Die beiden peilen einen Ort im Virgental (Osttirol) an, landen aufgrund der Winde aber in einer Mulde am Bergerkogel in 2203 Metern Höhe. „Dort haben uns dann die Viecherl angeschaut, die waren ziemlich perplex“, erinnert sich der Grafinger Höhl. Am Berg hat es zwar minus sechs Grad, aber sie sind gut ausgerüstet, beide tragen Kältekammeranzüge, sie haben gute Schlafsäcke dabei. Nachdem sie die deutsche Polizei benachrichtigt haben, hüllen sich die Männer in den Stoff des Ballons.

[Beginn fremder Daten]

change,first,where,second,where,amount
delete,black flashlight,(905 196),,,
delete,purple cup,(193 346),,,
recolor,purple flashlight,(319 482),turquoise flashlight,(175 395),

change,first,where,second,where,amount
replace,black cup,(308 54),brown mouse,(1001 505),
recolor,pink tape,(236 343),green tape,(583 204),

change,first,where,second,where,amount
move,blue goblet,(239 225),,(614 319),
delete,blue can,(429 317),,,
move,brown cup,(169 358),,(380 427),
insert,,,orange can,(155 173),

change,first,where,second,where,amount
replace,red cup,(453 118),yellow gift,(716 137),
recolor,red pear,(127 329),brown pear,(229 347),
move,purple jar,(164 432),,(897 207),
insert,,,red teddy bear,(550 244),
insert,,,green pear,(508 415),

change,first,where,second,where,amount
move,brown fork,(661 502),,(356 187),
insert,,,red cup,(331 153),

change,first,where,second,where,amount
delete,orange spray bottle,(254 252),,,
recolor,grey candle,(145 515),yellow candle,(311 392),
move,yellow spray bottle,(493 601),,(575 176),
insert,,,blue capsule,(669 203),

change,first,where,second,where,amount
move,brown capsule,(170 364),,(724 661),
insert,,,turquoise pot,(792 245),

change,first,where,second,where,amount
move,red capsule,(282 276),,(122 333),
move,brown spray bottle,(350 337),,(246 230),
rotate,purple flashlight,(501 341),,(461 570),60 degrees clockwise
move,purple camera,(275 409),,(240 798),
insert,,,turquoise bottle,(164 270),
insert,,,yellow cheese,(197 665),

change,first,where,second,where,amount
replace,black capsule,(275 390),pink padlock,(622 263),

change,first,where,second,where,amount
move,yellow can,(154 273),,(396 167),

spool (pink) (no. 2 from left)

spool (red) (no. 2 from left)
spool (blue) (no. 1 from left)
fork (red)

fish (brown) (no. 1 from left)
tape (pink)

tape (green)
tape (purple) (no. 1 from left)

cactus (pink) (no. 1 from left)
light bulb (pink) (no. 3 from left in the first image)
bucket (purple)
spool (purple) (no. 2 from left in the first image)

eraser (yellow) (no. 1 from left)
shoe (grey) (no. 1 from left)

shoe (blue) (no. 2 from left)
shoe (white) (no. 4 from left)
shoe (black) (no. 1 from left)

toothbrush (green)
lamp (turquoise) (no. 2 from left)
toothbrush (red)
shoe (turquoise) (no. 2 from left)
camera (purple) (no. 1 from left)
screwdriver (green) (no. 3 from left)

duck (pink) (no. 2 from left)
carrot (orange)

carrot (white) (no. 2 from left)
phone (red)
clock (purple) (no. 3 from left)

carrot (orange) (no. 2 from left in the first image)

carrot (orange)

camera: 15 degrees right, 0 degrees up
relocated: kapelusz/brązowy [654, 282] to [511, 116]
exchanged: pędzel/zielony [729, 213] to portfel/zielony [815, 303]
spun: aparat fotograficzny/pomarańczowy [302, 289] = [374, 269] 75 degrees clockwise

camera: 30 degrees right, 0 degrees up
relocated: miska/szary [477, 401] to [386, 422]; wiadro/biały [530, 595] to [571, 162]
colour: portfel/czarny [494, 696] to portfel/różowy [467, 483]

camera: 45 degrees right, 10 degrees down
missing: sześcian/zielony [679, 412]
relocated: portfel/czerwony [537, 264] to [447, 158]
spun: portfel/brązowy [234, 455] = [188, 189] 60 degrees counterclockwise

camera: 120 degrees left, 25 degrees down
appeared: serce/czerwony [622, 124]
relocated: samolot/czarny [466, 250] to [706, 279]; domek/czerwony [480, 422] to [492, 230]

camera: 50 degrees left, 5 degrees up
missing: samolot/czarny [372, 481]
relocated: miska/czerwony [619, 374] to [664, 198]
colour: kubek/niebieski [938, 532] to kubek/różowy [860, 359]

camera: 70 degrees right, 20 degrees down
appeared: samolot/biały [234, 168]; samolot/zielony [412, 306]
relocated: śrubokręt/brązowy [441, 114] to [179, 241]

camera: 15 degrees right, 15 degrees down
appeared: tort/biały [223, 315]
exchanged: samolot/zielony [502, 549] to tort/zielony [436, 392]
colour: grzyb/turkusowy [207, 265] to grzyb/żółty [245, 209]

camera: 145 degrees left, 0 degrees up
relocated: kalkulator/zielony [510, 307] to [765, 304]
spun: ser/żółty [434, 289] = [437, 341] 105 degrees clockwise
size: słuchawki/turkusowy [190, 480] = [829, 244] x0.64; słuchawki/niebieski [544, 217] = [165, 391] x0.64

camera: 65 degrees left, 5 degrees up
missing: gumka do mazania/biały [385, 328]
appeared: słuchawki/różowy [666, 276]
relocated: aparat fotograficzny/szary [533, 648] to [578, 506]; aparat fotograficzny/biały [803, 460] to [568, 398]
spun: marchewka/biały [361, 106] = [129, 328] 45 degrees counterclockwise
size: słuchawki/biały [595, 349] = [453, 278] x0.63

Genug zu essen haben sie auch dabei. Sepp Höhl: „Wir hatten Brot, Speck, Schinken, Käse sowie Äpfel und Birnen – verhungert wären wir nicht.“ Auch Wasser und Saft sind mit im Korb. Während die Männer ihre Brotzeit verspeisen, läutet bei dem deutschen Ballon-Controller das Telefon Sturm: Denn Menschen, die die Ballonfahrt via GPS verfolgen, sind in Sorge. Der Ballon bewege sich nicht mehr. Doch der Controller gibt Entwarnung.

Nach einer Stärkung legen sich die Bayern schlafen. Sepp Höhl schläft fünf Stunden, sein Kumpel ein wenig kürzer: „Aber nur, weil ich so geschnarcht hab’.“ Gegen 9 Uhr kommt dann die Rettung, ein Hubschrauber holt die Ballonfahrer vom Berg. Im Tal geht’s sofort zur Polizei: Anschließend geht’s nochmal auf den Berg, der Ballon wird abgeholt. Am Dienstag waren die beiden dann schon wieder daheim und schmiedeten sofort neue Pläne: „Das war nicht unser letztes Abenteuer“, ist sich der Sepp sicher.